I'm trying to solve one exercice but I'm not sure this is the correct answer.
Exercice description:
How many of the numbers between 2100 and 10000 are divisible by 11,23,29.
Here's my solve:
|A| = 909 - 190 = 719
|B| = 434 - 91 = 343
|C| = 343 - 72 = 271
A∩B = 39 - 8 = 31
A∩C = 31 - 6 = 25
B∩C = 14 - 3 = 11
Using:
|A∪B∪C|=|A|+|B|+|C|−|A∩B|−|A∩C|−|B∩C|+|A∩B∩C|.
719 + 343 + 271 - 31 - 25 - 11 + 1
= 1267.
Is this is the right answer?
Let $d$ be a positive integer.
Given a non-negative integer $r$ let the number of positive integers that are at most $r$ and are multiples of $d$ be $f(r)$, then $f(r) = \lfloor r/d\rfloor$,
Given positive integers $l\leq r$ let $g(l,r)$ be the number of positive integers that are in the range $[l,r]$ and are multiples of $d$, then $g(l,r) = f(r) - f(l-1) = \lfloor r/d \rfloor - \lfloor (l-1)/d \rfloor$.
Given positive integers $d_1,\dots,d_k$ the numbers that are multiples of all $d_i$ are precisely the numbers that are multiples of $\operatorname{lcm}(d_1,\dots,d_k)$.
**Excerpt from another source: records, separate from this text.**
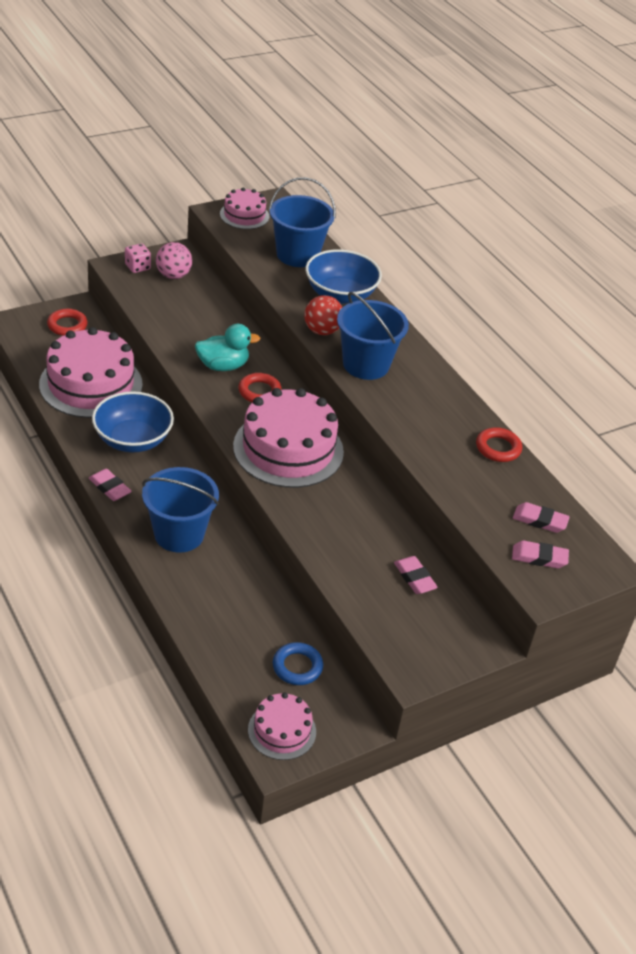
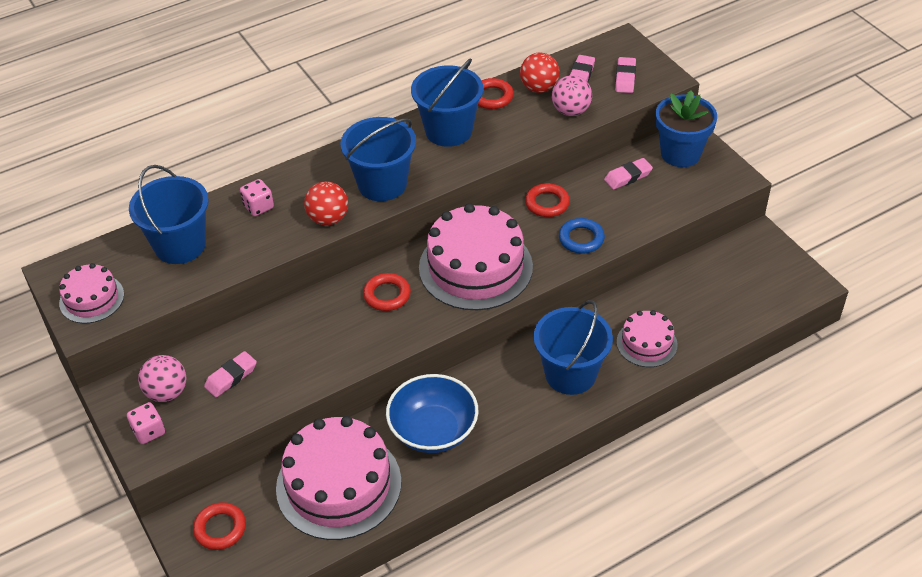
camera: 85 degrees left, 5 degrees up
(110, 488) = (515, 441): pink eraser -> pink eraser (231, 377)
(223, 366) = (346, 329): turquoise duck -> none
(282, 731) = (782, 282): pink cake -> pink cake (646, 343)
(297, 667) = (711, 276): blue ring -> blue ring (581, 239)
(340, 294) = (258, 207): blue bowl -> pink dice
(374, 508) = (547, 203): none -> red ring
(443, 413) = (448, 130): none -> blue bucket
(454, 630) = (680, 154): none -> blue flower pot
(477, 504) = (571, 111): none -> pink ball
(516, 485) = (539, 88): none -> red ball

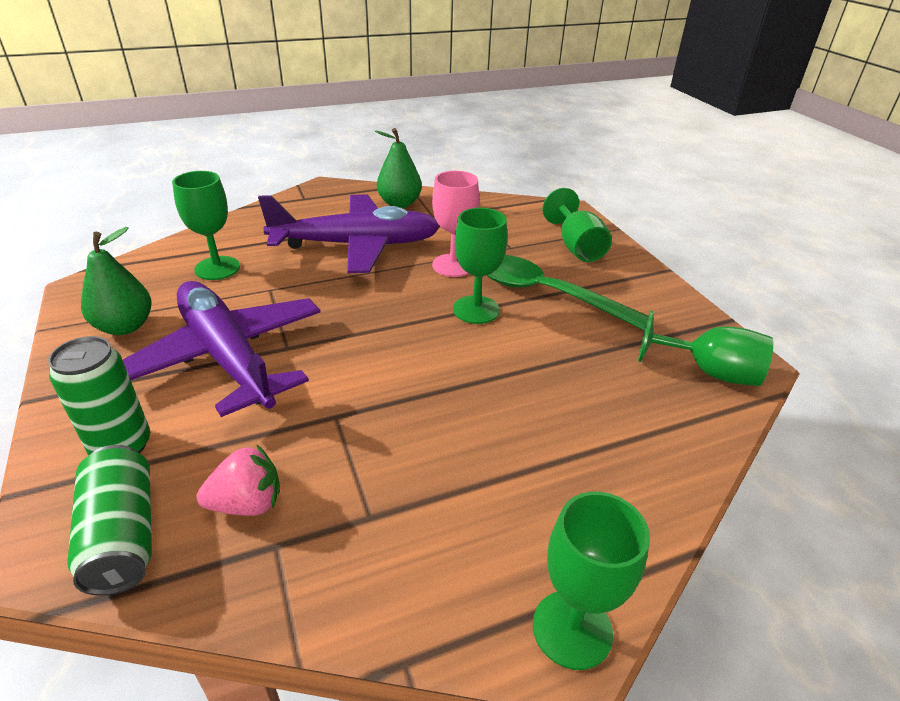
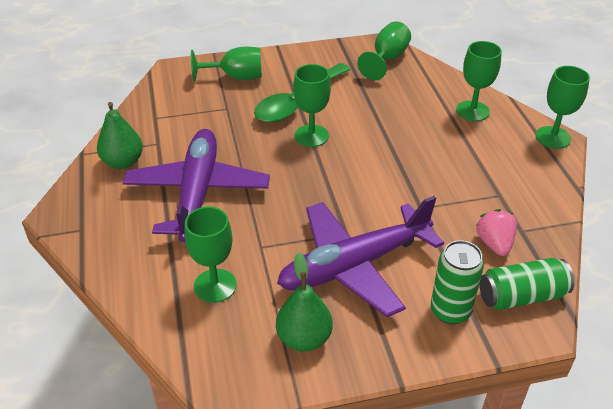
camera: 80 degrees left, 5 degrees up
(453, 265) = (247, 140): pink goblet -> none
(609, 485) = (472, 111): none -> green goblet

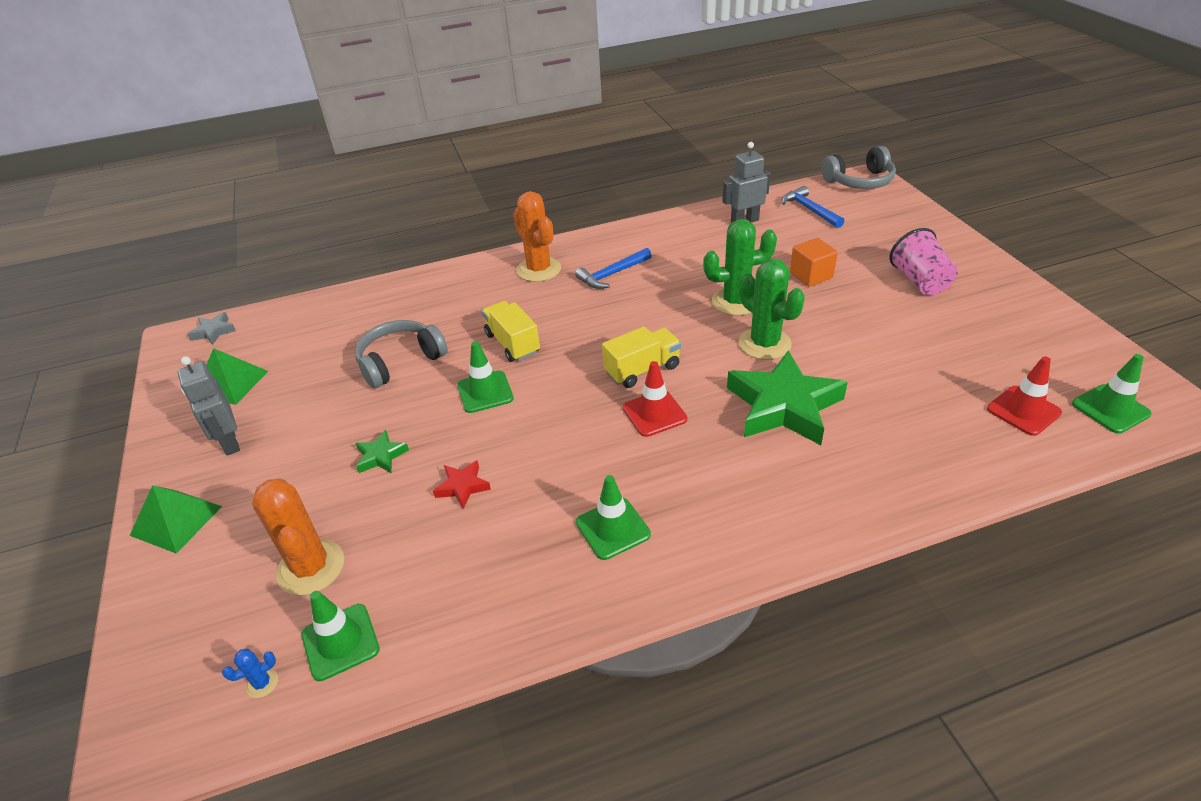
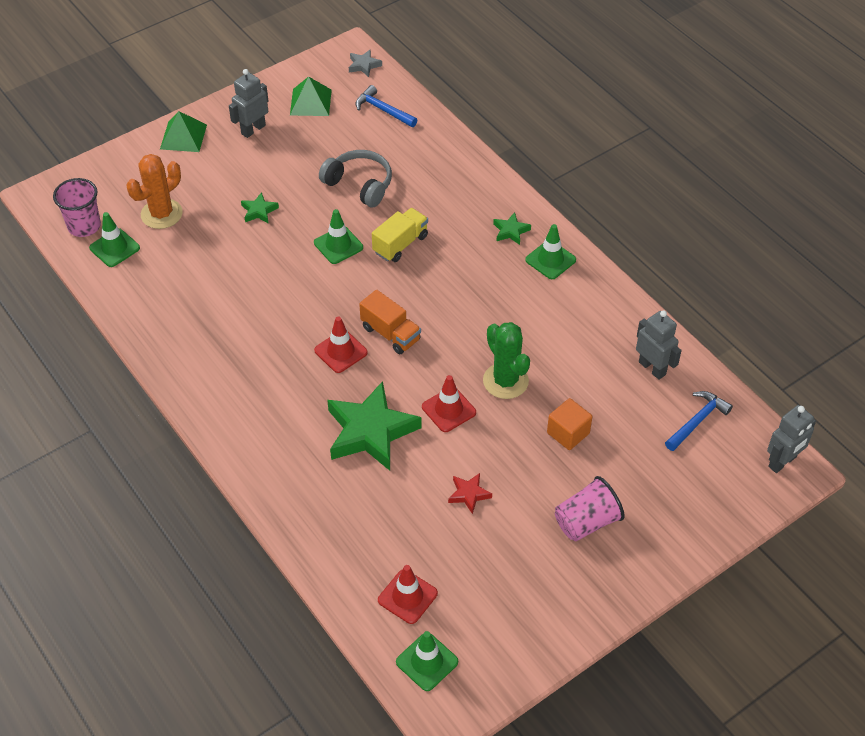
camera: 70 degrees right, 10 degrees up
(262, 683) = (84, 226): blue cactus -> pink cup
(462, 487) = (241, 263): red star -> red star (469, 494)
(539, 269) = (510, 231): orange cactus -> green star
(612, 274) = (520, 284): blue hammer -> blue hammer (383, 110)
(613, 528) = (222, 351): green traffic cone -> green traffic cone (550, 260)
(642, 370) = (390, 334): yellow truck -> orange truck
(764, 344) = (448, 409): green cactus -> red traffic cone
(859, 181) = (782, 462): grey headphones -> grey robot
If we now apply inclusion-exclusion alongside with the previous stuff we get:
Let $l,r$ be positive integers and $d_1,\dots,d_n$ be positive integers, then the number of positive integers in the range $l,r$ that are multiples of at least one of the $d_i$ is
$$ \sum\limits_{S\subseteq \{1,\dots,n\}, S \neq \varnothing} \left ( \lfloor\frac{r}{\operatorname{lcm}(d_i | i \in S)} \rfloor - \lfloor\frac{l-1}{\operatorname{lcm}(d_i | i \in S)} \rfloor \right ) (-1)^{|S|+1}$$
this appears to be the formula being used.